私は、たまたま運とタイミングに恵まれて自分のやりたいことができていますが、私も普通の人ですし、木がある暮らしを楽しむには、必ずしも専門家である必要はないと思うんですね。
「林業をやったり、木を扱う仕事をしたりしないと森や木と関われないわけじゃない。普段の暮らしの中で関われるよ」っていう提案をしたいですね。普通の人こそ、それを楽しむことができる、そのきっかけの一つがウッドスタートであればいいのかなと思います。

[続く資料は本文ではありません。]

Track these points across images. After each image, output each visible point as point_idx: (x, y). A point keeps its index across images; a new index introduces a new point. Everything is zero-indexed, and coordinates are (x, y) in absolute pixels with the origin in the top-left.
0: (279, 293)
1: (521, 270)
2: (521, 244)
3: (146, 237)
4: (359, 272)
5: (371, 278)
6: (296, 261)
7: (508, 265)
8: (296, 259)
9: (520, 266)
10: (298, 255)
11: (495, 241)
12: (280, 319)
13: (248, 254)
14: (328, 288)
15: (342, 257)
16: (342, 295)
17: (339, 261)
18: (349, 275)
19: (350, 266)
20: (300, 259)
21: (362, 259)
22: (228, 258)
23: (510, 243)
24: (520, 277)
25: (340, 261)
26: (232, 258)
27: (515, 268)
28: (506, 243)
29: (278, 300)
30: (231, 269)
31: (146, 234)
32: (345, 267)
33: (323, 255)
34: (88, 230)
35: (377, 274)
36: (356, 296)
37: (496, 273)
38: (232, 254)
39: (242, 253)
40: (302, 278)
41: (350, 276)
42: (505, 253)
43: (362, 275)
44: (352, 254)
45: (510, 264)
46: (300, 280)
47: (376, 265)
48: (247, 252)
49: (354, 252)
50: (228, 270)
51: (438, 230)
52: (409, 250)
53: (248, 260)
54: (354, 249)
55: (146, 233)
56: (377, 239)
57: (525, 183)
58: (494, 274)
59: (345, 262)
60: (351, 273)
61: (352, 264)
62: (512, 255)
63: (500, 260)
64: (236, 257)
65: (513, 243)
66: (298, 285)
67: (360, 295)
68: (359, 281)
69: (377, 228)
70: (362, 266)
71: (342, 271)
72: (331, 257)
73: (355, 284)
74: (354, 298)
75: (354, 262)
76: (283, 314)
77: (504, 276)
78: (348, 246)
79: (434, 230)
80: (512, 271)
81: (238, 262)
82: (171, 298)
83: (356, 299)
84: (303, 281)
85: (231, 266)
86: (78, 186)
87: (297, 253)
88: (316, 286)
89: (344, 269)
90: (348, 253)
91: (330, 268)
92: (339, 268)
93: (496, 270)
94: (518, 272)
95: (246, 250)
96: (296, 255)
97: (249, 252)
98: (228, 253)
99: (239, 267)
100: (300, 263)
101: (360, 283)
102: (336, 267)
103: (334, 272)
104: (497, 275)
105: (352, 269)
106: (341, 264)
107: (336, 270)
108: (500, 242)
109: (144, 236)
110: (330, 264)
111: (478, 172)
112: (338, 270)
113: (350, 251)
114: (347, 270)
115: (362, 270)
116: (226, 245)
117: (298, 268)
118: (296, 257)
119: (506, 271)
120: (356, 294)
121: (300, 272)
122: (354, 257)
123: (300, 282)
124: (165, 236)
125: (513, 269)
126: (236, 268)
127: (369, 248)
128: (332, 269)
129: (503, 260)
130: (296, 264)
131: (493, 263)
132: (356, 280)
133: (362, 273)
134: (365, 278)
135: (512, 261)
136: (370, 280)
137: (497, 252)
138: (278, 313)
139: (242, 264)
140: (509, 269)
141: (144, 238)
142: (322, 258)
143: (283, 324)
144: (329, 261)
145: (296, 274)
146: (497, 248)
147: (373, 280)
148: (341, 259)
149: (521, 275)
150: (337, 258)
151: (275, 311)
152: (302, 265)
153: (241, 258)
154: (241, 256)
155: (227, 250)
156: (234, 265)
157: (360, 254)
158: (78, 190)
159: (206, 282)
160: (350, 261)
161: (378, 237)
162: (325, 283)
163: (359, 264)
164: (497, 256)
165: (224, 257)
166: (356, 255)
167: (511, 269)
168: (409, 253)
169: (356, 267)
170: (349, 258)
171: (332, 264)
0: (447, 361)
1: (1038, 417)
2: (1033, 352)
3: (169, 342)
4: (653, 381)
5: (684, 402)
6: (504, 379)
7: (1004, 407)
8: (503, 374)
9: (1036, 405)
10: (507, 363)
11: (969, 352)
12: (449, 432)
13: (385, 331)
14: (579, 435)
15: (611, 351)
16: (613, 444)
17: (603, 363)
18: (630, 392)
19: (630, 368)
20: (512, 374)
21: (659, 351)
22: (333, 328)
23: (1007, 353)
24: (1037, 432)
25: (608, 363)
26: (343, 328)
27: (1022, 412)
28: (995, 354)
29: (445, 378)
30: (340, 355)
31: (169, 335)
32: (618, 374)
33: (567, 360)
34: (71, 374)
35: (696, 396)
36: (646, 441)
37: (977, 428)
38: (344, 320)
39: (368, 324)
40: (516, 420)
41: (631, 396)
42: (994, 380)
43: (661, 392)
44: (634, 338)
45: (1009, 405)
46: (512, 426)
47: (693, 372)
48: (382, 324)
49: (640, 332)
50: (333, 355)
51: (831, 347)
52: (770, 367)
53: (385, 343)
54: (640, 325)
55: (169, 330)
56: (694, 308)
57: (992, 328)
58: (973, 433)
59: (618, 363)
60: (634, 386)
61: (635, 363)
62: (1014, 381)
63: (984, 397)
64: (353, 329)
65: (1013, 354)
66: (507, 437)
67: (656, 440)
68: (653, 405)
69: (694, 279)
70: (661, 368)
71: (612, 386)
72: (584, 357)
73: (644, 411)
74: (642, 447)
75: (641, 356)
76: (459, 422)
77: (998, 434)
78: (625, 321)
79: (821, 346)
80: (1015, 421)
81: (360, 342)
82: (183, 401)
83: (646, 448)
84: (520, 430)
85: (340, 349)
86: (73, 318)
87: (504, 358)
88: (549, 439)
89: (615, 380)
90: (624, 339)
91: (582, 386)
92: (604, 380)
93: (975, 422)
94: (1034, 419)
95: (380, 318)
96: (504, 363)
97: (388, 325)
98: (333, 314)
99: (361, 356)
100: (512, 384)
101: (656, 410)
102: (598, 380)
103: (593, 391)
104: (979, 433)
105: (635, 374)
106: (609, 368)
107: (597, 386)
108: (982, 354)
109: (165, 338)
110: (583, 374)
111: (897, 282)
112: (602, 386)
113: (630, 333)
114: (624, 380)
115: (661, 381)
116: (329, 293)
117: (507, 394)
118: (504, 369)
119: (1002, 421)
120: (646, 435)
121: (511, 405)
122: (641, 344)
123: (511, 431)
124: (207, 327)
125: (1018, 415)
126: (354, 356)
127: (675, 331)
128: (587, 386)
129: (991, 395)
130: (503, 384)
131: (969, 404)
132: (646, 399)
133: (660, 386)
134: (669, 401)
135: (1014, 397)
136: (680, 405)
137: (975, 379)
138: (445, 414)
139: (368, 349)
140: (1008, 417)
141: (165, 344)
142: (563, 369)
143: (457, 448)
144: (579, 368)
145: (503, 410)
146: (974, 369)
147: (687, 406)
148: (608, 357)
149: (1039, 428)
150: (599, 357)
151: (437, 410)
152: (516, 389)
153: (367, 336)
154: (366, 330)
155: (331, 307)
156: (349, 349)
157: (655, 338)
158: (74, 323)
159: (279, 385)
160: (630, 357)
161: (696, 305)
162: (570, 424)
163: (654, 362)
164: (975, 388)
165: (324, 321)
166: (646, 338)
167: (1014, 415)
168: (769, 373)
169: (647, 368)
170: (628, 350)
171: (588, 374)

タンポポの綿毛が、地面にとまって、ちょっとだけ根付きました
木は、何十年、何百年という長い時間をかけて大きく育ちます。人だって同じですよね。小さいころからいつもそばに自然があれば、地元の森や、その土地自体への愛着が育まれていく。
そうして、自分の家を作るときになれば、「秩父の木を使いたい」と、自然に思うようになるんじゃないでしょうか。子どもの頃の経験や思い出って、大人になっても忘れないものですよね。
ふるさとや自然への想いは、そうやって長い時間の中で養われて、世代を超えて受け継がれることが大事なんだなって思います。「こうすれば良い」って答えがすぐ出るものじゃないですよね。まだ芽も花も咲いていない。たんぽぽの綿毛が地面にとまって、ちょっと根付いたような感じ。時間をかけて大事に育てていきたいです。
そうやって、生まれ育った土地や、そこにある自然への愛着へと育っていく。その種まきをするのが、秩父のウッドスタートなのかもしれませんね。